127
「なぁ、シュウ、家って建てるのはやっぱり難しいか?」
いつものように森へ向かっている途中、冒険者組の最年長の子からこんな質問を受けた。
「ん~、前に見せた小屋みたいのならそんなに難しくはないよ?さすがに孤児院ほどしっかりしたものは作れないと思うけど…。」
「あぁ、あれかぁ。それで十分だ。あれを大きく、部屋も増やせるか?」
「多分大丈夫だと思うよ。どこかに建てるの?」
「あぁ、お前も知ってると思うが孤児院の冒険者が増えただろ?」
「うん。予定よりも増えちゃったね。」
「それと、成人して孤児院を出たけど孤児院で布を織ってる子も知ってるだろ?」
「うん。従魔達の世話を任せちゃってたけど仕事になって良かったよ。」
「そうだな、おかげで何人かは商業ギルドに登録して生活出来るようになってるな。それでだ、そいつらはどこかに働きに行った訳じゃないから宿屋暮らしなんだが、冒険者になったのも含めると今俺達が泊まってる宿屋がいっぱいなんだよ。」
「皆同じ宿屋に泊まってるの?他の宿屋に行けばいいんじゃないの?」
「院長先生の紹介ってのもあるが、良い宿屋だから皆泊まってんだよ。なら他の宿屋に行けばいいんだが無理なんだよ。」
「なんで無理なの?宿代が高いとか?」
「それも少しはあるが、そもそも宿屋の空きが無いんだよ。町の工事やらで冒険者が増えたりしてな。」
確かにここ最近はこの町の人口は増え続けている。しかし、土地は広げている最中だし、今ある家や宿屋も限りがあるということか。
「それでさっきの質問?」
「あぁ、このまま人数が増えるなら宿屋に泊まるよりも家を用意した方が安い気がしてな。」
ふむ、このままの人数なら宿屋でも平気だろうけど、人数が増えるなら将来的には家を作った方が安上がりか?
「でも、どこに建てるの?」
「それなんだが、ギルドでクランの話をしていた時に、今なら新しい土地を買えるって言われたんだよ。」
クランと言うのは冒険者ギルドで使われる団体の総称だ。
数人の冒険者の集まりがパーティー。
複数のパーティーの集まり、又は10人以上の冒険者の集まりをクランという。
俺達は後者になるかな。
クランになると冒険者だけでなく、商人や鍛冶師、薬師なんかも所属したりしている場合がある。
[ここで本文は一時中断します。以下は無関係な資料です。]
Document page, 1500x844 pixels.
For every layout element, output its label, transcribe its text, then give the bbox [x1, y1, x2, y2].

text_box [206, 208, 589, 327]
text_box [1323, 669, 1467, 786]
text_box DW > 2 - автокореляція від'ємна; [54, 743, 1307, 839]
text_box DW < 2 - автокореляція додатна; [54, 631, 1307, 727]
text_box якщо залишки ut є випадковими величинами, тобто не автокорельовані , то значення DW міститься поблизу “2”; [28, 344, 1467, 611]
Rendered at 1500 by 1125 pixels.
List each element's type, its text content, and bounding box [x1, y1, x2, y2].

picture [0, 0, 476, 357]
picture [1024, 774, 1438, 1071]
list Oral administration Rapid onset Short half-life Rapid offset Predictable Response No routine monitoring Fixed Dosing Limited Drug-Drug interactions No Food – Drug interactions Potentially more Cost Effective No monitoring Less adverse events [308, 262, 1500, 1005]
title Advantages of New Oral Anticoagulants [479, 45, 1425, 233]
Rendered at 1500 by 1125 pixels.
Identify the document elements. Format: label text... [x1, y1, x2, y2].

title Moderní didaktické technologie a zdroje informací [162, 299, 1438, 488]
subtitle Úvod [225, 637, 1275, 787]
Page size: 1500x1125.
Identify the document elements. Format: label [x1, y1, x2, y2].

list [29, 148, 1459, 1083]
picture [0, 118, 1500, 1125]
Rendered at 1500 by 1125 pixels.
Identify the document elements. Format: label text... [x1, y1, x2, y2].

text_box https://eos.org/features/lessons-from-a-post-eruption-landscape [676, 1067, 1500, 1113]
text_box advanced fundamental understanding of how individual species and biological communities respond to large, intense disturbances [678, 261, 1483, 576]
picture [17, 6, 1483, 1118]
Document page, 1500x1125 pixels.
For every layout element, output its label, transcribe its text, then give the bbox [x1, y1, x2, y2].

「そういえば人数も増えたからクランの登録した方がいいのかな?」
「ギルドの受付にも言われたよ。だからちょうど良いからクランハウスも作ろうかと思ってな。」
そういうことだったのか。まだ冒険者として活動してなかったから気づかなかった。
「どれくらいの大きさの家を建てるつもりなの?」
「そうだな、20人位は住める家を作りたいな。いざとなれば宿屋に泊まり続けるのも考えてるし。」
「土地は買えるの?」
「あまり良い場所じゃないけど蓄えでなんとかってところかな。」
「ん~、じゃあ俺もお金出すからもう少し広い土地を買わない?」
「……まぁ、お前は俺達よりも稼いでるからお金を出してくれるのはありがたいが、何するんだ?」
「俺だけの稼ぎってわけじゃないけどね。土地は従魔達用の庭だよ。後は厩舎を作ったり、馬車を停めたりするからね。」
今話してた俺の稼ぎは皆が倒したモンスターでも、ランク的に売れない物をおじいさん経由で売ったお金だ。だから、俺個人というよりは皆のお金になるからこういうときに使わないとね。
「あ~、そういうことか。ならギルドで土地の大きさや値段を相談した方が良いかもな。」
「そうだね、俺も家のことを色々考えてみるよ。」
そうして俺達はクラン設立に向けて動き出したのだった。